Whilst penalties for infringement of the EHDS will be set at the Member State level, the Commission will establish a new EU level European Health Data Space Board (the Board). The Board will ensure cooperation between Member States and the sharing of views with various EHDS stakeholders. The Board, chaired by the Commission, will consist of representatives of Member State digital health authorities and health data access bodies, with the European Data Protection Board and European Data Protection Supervisor amongst those that may be invited to meetings (perhaps aiding consistency of approach across the legislative framework).

Is the proposal good to go?

It is well known that digitising health data and digitalising health services can pose significant, expensive, time consuming challenges. To achieve an interoperable, integrated, secure system for utilising electronic health data across the EU will take more than regulatory proposals alone.

The existing MyHeath@EU digital health infrastructure is to be the starting point for the primary use arrangements and whilst this cross-border system currently allows individuals in some Member States to access their health information cross-border, the infrastructure will require an expansion of both geographical and data scope. The aim is to achieve full EU coverage of the MyHealth@EU by 2025. Secondary use proposals will require new infrastructure and a call for proposals for a pilot has already been made.

Beyond the computational power and connectivity infrastructure to support the EHDS, the EU’s population will need to be on-board. As with all data (particularly personal data) related regimes, trust is key to engagement and engagement is key to a functional system. The legislature, relevant regulatory authorities and implementing bodies, will need to ensure individuals are comfortable with the levels of data protection and bring them along on the journey.
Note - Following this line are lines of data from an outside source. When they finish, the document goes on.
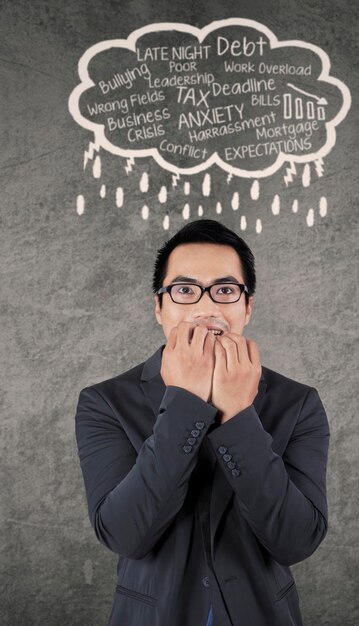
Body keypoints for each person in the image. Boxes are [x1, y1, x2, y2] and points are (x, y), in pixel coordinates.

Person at [75, 218, 330, 626]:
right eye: (185, 290)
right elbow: (125, 535)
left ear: (247, 306)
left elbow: (296, 540)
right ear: (159, 306)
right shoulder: (105, 403)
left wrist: (239, 415)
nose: (206, 307)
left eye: (226, 290)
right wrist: (185, 404)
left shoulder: (298, 404)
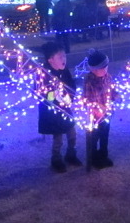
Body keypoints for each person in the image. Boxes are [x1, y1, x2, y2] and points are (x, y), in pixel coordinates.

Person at [37, 41, 82, 173]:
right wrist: (53, 95)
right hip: (54, 112)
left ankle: (71, 154)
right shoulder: (44, 73)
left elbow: (71, 85)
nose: (64, 59)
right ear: (50, 60)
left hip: (66, 108)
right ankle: (56, 159)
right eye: (60, 57)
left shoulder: (65, 70)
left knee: (72, 133)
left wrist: (70, 97)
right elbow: (41, 93)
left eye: (64, 56)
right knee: (58, 137)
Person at [84, 49, 118, 169]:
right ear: (93, 69)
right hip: (94, 118)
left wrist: (116, 96)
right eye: (102, 68)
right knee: (94, 137)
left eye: (106, 67)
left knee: (105, 135)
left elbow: (113, 90)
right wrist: (100, 107)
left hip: (106, 115)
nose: (105, 70)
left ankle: (104, 155)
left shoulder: (108, 77)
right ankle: (93, 158)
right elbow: (89, 100)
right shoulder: (89, 82)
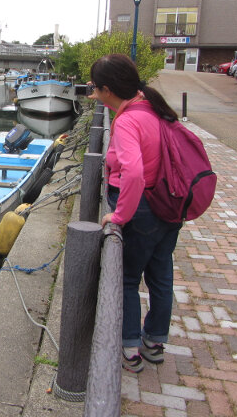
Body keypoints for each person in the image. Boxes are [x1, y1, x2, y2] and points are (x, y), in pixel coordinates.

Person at [88, 54, 182, 373]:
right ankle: (154, 342)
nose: (94, 96)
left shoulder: (128, 120)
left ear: (107, 90)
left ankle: (129, 348)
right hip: (169, 204)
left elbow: (135, 173)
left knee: (128, 279)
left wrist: (119, 216)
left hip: (142, 209)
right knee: (160, 274)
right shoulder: (152, 107)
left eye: (96, 90)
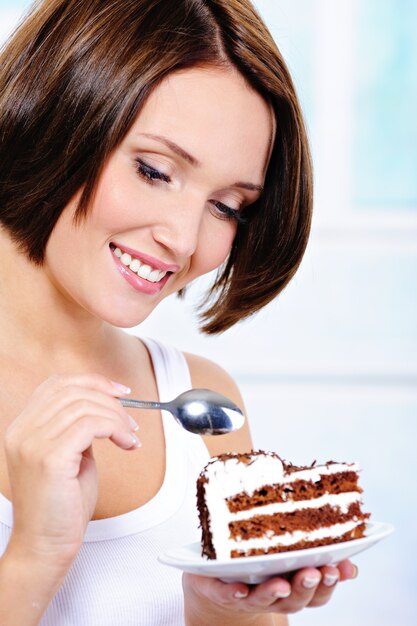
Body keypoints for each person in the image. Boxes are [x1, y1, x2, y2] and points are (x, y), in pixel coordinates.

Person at [0, 1, 358, 624]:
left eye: (227, 206)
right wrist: (36, 554)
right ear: (59, 117)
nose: (186, 240)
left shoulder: (200, 401)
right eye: (155, 171)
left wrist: (220, 607)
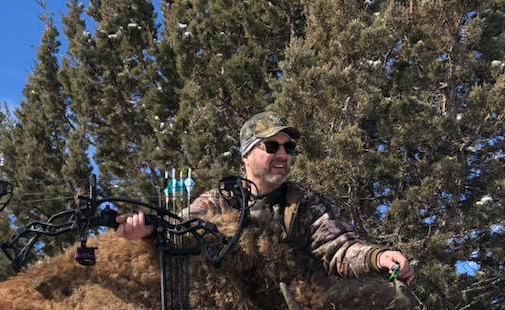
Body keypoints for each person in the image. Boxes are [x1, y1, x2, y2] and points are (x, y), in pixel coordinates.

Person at [115, 111, 415, 284]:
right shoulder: (217, 202)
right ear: (246, 155)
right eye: (271, 147)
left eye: (288, 147)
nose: (282, 154)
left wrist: (377, 257)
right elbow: (178, 228)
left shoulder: (307, 204)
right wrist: (146, 231)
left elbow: (339, 250)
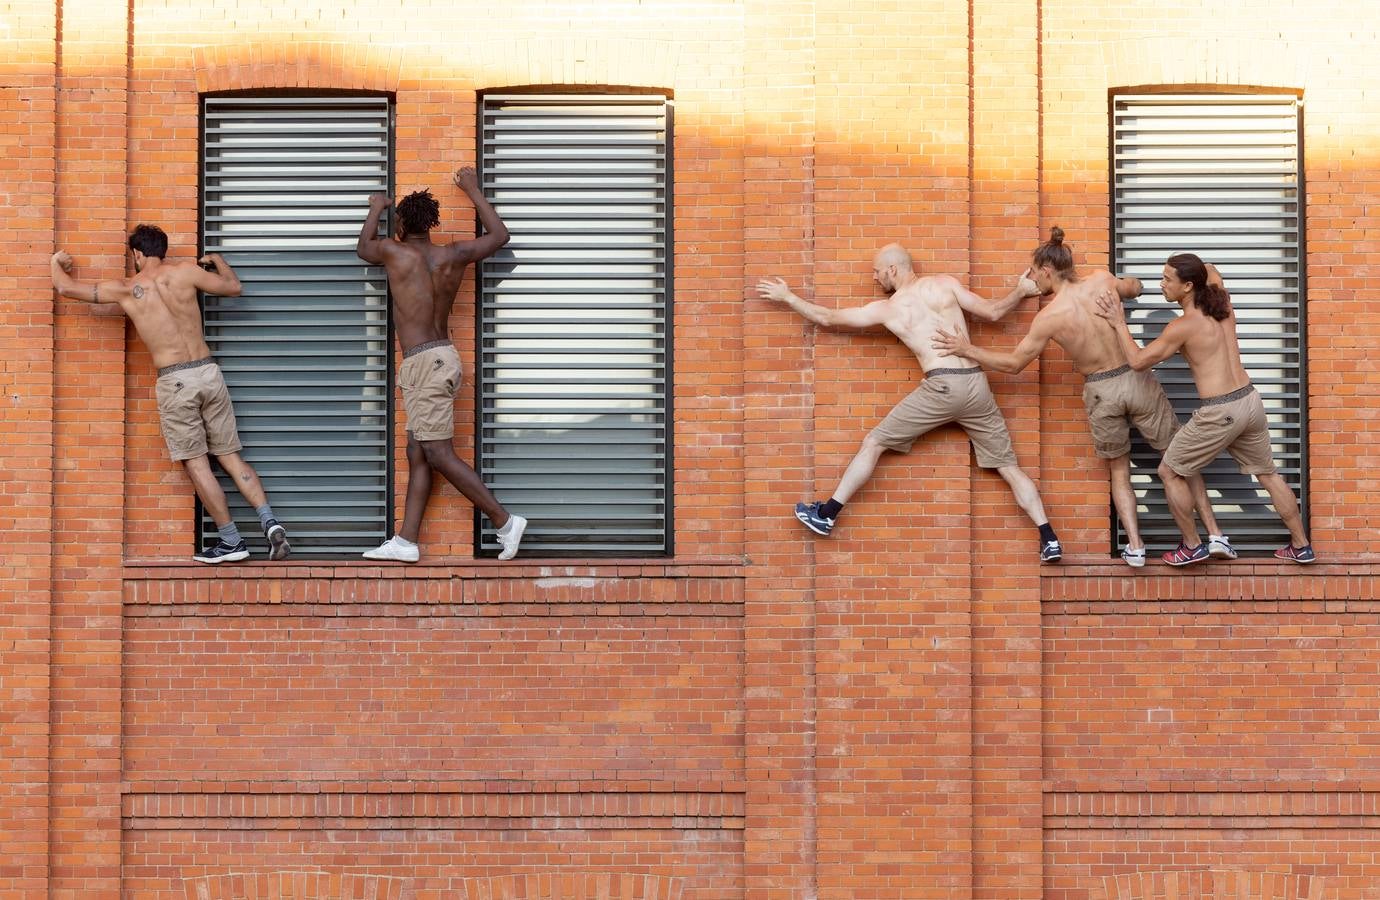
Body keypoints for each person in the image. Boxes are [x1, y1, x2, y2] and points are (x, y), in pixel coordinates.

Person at [931, 227, 1232, 567]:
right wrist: (1131, 286)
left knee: (1119, 470)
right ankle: (1214, 534)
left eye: (1033, 272)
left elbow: (1014, 364)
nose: (1031, 279)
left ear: (1047, 271)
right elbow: (1134, 287)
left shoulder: (1049, 317)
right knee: (1180, 461)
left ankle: (1135, 547)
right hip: (1135, 377)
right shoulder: (1102, 281)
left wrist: (967, 349)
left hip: (1102, 389)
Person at [755, 243, 1064, 563]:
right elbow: (994, 311)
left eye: (877, 271)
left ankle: (827, 514)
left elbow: (829, 318)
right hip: (977, 385)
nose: (875, 277)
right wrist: (1020, 291)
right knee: (1009, 467)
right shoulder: (944, 284)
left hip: (942, 387)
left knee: (873, 442)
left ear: (892, 269)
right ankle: (1049, 538)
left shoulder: (890, 308)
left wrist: (788, 297)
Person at [50, 226, 290, 563]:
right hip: (208, 372)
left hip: (176, 380)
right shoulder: (186, 273)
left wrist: (55, 263)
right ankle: (270, 522)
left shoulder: (127, 288)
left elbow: (65, 287)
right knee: (230, 456)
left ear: (137, 254)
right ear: (161, 251)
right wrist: (218, 259)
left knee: (197, 463)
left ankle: (231, 541)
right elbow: (233, 286)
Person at [1095, 253, 1313, 564]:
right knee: (1269, 474)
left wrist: (1118, 323)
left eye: (1168, 279)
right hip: (1250, 401)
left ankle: (1192, 545)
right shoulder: (1222, 304)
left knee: (1169, 471)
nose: (1161, 284)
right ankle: (1301, 545)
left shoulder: (1183, 326)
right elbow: (1211, 270)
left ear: (1187, 286)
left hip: (1221, 410)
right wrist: (1196, 270)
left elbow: (1138, 361)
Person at [356, 166, 526, 563]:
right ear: (431, 223)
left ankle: (504, 521)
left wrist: (376, 207)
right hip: (442, 356)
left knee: (438, 453)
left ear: (401, 224)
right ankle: (405, 542)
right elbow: (500, 236)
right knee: (418, 451)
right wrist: (473, 189)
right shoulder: (453, 255)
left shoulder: (393, 251)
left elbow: (363, 248)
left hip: (423, 363)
Likewise, an innumerable number of public and private sector organisations will need to coordinate to ensure the EHDS proves effective and operates in line with existing ecosystems and regulatory requirements.

The interplay with other regulations in development may also require careful consideration. For example: the DGA looks to facilitate data intermediaries (which facilitate data sharing more widely); the DGA will establish a European Data Innovation Board that will assist the Commission in preparing guidelines regarding EU data spaces (eg on standards, interoperability, competition, data transfers outside the EU, cybersecurity); the draft EU Data Act addresses the sharing of certain data with EU public bodies and the provision of compensation for availability of data; the upcoming Cyber Resilience Act concerns cybersecurity requirements for digital products and ancillary services. 

So what now?

Given: a) the significant benefits that might be harnessed by the EHDS for individuals, Member States, industry and research organisations; but b) the delicacy of sharing highly sensitive health data including special category personal data, don’t expect the path to finalisation of the EHDS to progress without interest. Both the Council of the EU and the European Parliament must now consider the Commission’s proposals and a public consultation is open until 30 June 2022.
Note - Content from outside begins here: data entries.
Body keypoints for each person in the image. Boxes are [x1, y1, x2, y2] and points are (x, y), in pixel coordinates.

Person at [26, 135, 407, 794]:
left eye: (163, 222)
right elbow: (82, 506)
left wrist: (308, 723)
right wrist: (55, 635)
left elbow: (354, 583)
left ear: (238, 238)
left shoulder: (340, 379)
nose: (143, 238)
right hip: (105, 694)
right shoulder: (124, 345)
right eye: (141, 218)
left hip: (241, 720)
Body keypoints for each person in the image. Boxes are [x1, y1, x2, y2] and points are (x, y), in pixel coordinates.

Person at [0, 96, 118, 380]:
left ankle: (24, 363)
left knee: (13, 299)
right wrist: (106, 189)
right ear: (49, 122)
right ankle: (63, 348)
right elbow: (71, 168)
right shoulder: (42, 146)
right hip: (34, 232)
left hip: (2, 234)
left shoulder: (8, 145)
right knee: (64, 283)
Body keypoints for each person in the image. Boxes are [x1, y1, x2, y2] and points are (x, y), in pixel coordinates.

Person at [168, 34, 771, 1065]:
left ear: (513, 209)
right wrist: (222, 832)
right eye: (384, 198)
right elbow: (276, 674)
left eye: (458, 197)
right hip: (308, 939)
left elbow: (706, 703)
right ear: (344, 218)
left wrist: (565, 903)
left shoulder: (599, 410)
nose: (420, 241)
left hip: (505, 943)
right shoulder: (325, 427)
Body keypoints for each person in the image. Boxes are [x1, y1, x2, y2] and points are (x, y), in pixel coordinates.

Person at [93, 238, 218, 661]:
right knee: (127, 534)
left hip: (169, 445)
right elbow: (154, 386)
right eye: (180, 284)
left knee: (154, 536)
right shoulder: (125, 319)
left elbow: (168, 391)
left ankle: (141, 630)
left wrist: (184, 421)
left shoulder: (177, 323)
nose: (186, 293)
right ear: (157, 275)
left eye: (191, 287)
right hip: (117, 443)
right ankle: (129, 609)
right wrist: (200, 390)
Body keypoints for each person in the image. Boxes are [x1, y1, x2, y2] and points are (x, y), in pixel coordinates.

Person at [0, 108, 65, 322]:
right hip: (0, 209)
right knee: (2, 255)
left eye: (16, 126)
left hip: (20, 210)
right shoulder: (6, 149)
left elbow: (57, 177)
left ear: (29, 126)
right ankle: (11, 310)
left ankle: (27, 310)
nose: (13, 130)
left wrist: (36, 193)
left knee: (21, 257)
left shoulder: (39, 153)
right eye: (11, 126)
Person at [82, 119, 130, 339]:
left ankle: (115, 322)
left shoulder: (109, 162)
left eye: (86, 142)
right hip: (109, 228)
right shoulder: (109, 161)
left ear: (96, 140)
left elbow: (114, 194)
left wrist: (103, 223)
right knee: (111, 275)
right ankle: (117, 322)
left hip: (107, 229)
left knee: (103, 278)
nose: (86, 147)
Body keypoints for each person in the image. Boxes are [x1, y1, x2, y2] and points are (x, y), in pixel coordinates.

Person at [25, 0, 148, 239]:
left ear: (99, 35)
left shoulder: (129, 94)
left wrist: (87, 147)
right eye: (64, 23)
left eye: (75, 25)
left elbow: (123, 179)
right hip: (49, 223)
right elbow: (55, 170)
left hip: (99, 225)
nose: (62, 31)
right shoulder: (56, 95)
The press release and associated documents are available here.

A reminder-what are EU data spaces?

The broader aim of the EU’s data spaces is to facilitate “the development of the European economy, to harness the value of data for the benefit of the European society” and overcome legal and technical barriers to data sharing. The data spaces are intended to be secure, privacy-preserving infrastructure to pool, access, share, process and use data in a fair, transparent, proportionate, non-discriminatory manner-all concepts many will be very familiar with.
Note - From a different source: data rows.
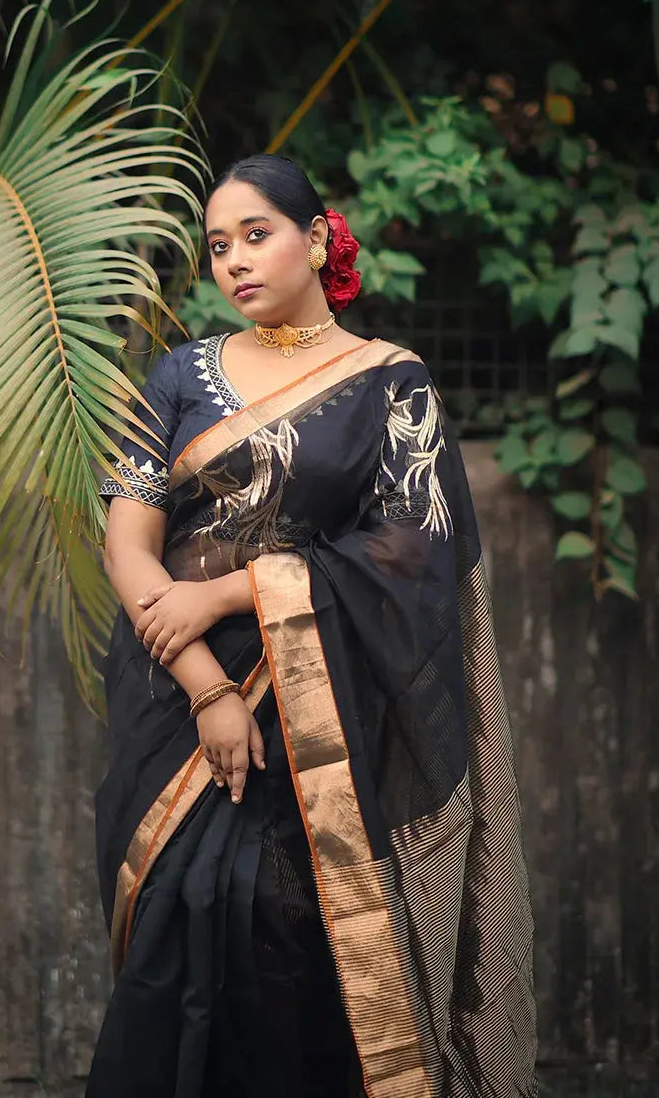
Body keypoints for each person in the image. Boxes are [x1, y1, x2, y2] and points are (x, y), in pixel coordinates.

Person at [87, 154, 537, 1098]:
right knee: (176, 913)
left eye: (257, 235)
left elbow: (412, 554)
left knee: (284, 935)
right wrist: (209, 687)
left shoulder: (388, 385)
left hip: (324, 719)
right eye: (218, 247)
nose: (236, 262)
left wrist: (226, 592)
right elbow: (128, 544)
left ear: (317, 238)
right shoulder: (177, 374)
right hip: (174, 701)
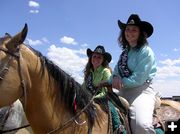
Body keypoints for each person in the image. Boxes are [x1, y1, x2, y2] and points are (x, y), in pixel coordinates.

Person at [110, 14, 161, 134]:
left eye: (134, 30)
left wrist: (115, 82)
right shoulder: (124, 53)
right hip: (122, 91)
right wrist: (114, 77)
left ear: (140, 33)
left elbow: (138, 79)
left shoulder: (146, 51)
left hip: (141, 91)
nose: (130, 32)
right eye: (127, 29)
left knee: (141, 125)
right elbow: (116, 71)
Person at [83, 45, 122, 133]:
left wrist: (93, 99)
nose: (96, 59)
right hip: (89, 98)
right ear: (91, 58)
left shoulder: (105, 71)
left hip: (103, 98)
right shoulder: (89, 73)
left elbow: (106, 91)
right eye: (94, 56)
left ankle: (118, 128)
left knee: (111, 107)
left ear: (103, 60)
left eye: (99, 57)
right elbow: (83, 87)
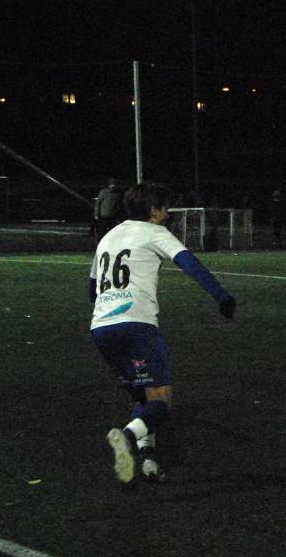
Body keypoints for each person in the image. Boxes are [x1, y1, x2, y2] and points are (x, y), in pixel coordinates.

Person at [89, 181, 236, 484]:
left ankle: (147, 461)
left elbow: (93, 289)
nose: (168, 215)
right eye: (165, 209)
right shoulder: (155, 232)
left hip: (101, 328)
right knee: (162, 403)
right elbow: (189, 263)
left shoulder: (108, 236)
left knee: (141, 399)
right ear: (154, 211)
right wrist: (221, 295)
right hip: (137, 325)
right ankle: (127, 436)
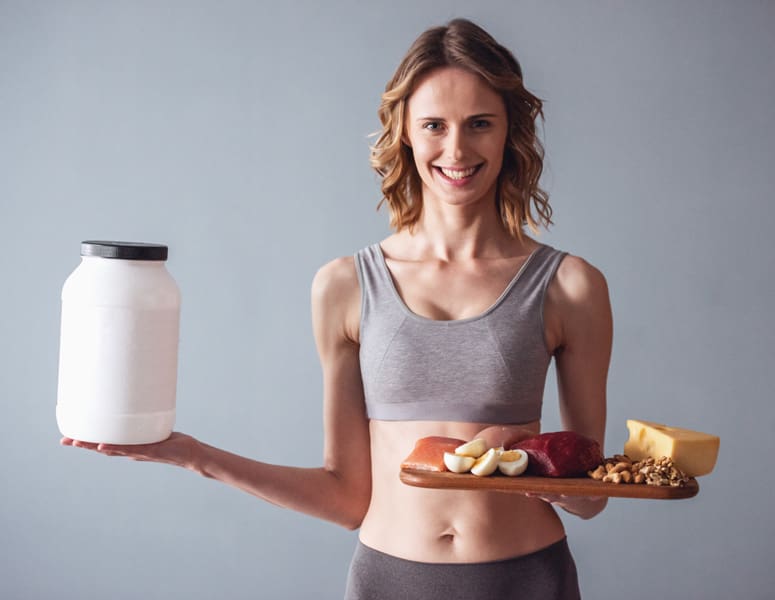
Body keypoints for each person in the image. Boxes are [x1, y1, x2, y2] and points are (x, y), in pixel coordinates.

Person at [61, 18, 612, 600]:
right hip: (389, 579)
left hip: (525, 577)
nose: (456, 149)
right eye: (434, 125)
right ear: (403, 131)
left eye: (480, 124)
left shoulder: (570, 286)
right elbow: (348, 497)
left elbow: (591, 498)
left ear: (509, 133)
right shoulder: (345, 286)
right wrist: (194, 456)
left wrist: (520, 457)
Data spaces are expected to employ practical structures with governance mechanisms, to meet EU regulation and rules (eg regarding data protection) and involve a variety of individuals, data holders and organisations in the process of data sharing.

The Commission is looking to invest in common data spaces in strategic economic sectors and domains of public interest that, beyond health, include manufacturing, the EU’s Green Deal, mobility, energy, media, open science, security, financial, construction, smart communities and others.